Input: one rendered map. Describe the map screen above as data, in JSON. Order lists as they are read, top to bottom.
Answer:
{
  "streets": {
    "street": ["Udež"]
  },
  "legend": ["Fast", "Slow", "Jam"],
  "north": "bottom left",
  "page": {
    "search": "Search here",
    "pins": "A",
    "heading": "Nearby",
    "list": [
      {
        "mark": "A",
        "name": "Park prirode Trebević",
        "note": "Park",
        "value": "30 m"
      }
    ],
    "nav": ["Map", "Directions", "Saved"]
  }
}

══════════

● WORK REQUEST
Print every record exactly as it was given.

● EXERCISE SOLUTION
Input: one rendered map. Describe the map screen above as data, in JSON. Order lists as they are read, top to bottom.
Answer:
{
  "streets": {
    "street": ["Udež"]
  },
  "legend": ["Fast", "Slow", "Jam"],
  "north": "bottom left",
  "page": {
    "search": "Search here",
    "pins": "A",
    "heading": "Nearby",
    "list": [
      {
        "mark": "A",
        "name": "Park prirode Trebević",
        "note": "Park",
        "value": "30 m"
      }
    ],
    "nav": ["Map", "Directions", "Saved"]
  }
}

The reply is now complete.